:: MATERIAL FOR THIS TASK

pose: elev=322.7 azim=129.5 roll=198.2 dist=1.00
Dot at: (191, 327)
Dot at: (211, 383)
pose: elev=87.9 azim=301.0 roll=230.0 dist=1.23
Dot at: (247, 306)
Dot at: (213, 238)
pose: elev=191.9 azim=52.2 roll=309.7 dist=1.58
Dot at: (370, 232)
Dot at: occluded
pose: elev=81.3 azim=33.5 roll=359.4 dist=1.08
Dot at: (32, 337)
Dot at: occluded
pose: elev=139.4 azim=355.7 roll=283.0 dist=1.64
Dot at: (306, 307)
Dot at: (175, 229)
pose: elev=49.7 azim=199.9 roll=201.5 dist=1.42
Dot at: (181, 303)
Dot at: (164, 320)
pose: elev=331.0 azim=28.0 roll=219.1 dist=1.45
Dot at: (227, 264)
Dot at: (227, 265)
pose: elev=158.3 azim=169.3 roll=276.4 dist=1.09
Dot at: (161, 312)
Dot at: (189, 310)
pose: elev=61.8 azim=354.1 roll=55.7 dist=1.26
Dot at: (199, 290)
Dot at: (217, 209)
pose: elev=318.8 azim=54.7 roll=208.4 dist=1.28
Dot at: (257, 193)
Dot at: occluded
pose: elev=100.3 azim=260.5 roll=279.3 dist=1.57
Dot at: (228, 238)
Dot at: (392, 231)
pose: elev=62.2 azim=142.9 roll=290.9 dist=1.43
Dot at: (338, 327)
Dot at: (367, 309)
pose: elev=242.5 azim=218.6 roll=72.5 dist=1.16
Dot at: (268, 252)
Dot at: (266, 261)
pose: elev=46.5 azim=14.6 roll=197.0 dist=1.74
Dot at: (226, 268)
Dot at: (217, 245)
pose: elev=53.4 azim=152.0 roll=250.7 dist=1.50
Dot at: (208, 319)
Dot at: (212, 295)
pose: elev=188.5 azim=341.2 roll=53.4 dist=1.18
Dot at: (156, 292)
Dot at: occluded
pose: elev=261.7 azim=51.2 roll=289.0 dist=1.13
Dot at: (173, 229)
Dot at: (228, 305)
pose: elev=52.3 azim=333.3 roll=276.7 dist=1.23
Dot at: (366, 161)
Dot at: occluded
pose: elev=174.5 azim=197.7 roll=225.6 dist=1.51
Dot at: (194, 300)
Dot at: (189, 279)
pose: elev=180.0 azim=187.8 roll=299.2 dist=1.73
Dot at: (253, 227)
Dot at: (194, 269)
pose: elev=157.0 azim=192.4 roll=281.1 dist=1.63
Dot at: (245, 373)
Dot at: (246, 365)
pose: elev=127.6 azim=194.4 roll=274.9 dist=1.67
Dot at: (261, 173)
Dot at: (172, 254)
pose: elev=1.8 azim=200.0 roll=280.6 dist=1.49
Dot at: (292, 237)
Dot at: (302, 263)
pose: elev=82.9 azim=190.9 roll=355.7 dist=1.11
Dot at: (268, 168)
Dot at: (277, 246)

::::

▸ STATED GOAL:
Edit the records above by changing every "pose" to "view", and reproduce all their lines with nothing else altered.

▸ RESULT BELOW:
view: elev=322.7 azim=129.5 roll=198.2 dist=1.00
Dot at: (191, 327)
Dot at: (211, 383)
view: elev=87.9 azim=301.0 roll=230.0 dist=1.23
Dot at: (247, 306)
Dot at: (213, 238)
view: elev=191.9 azim=52.2 roll=309.7 dist=1.58
Dot at: (370, 232)
Dot at: occluded
view: elev=81.3 azim=33.5 roll=359.4 dist=1.08
Dot at: (32, 337)
Dot at: occluded
view: elev=139.4 azim=355.7 roll=283.0 dist=1.64
Dot at: (306, 307)
Dot at: (175, 229)
view: elev=49.7 azim=199.9 roll=201.5 dist=1.42
Dot at: (181, 303)
Dot at: (164, 320)
view: elev=331.0 azim=28.0 roll=219.1 dist=1.45
Dot at: (227, 264)
Dot at: (227, 265)
view: elev=158.3 azim=169.3 roll=276.4 dist=1.09
Dot at: (161, 312)
Dot at: (189, 310)
view: elev=61.8 azim=354.1 roll=55.7 dist=1.26
Dot at: (199, 290)
Dot at: (217, 209)
view: elev=318.8 azim=54.7 roll=208.4 dist=1.28
Dot at: (257, 193)
Dot at: occluded
view: elev=100.3 azim=260.5 roll=279.3 dist=1.57
Dot at: (228, 238)
Dot at: (392, 231)
view: elev=62.2 azim=142.9 roll=290.9 dist=1.43
Dot at: (338, 327)
Dot at: (367, 309)
view: elev=242.5 azim=218.6 roll=72.5 dist=1.16
Dot at: (268, 252)
Dot at: (266, 261)
view: elev=46.5 azim=14.6 roll=197.0 dist=1.74
Dot at: (226, 268)
Dot at: (217, 245)
view: elev=53.4 azim=152.0 roll=250.7 dist=1.50
Dot at: (208, 319)
Dot at: (212, 295)
view: elev=188.5 azim=341.2 roll=53.4 dist=1.18
Dot at: (156, 292)
Dot at: occluded
view: elev=261.7 azim=51.2 roll=289.0 dist=1.13
Dot at: (173, 229)
Dot at: (228, 305)
view: elev=52.3 azim=333.3 roll=276.7 dist=1.23
Dot at: (366, 161)
Dot at: occluded
view: elev=174.5 azim=197.7 roll=225.6 dist=1.51
Dot at: (194, 300)
Dot at: (189, 279)
view: elev=180.0 azim=187.8 roll=299.2 dist=1.73
Dot at: (253, 227)
Dot at: (194, 269)
view: elev=157.0 azim=192.4 roll=281.1 dist=1.63
Dot at: (245, 373)
Dot at: (246, 365)
view: elev=127.6 azim=194.4 roll=274.9 dist=1.67
Dot at: (261, 173)
Dot at: (172, 254)
view: elev=1.8 azim=200.0 roll=280.6 dist=1.49
Dot at: (292, 237)
Dot at: (302, 263)
view: elev=82.9 azim=190.9 roll=355.7 dist=1.11
Dot at: (268, 168)
Dot at: (277, 246)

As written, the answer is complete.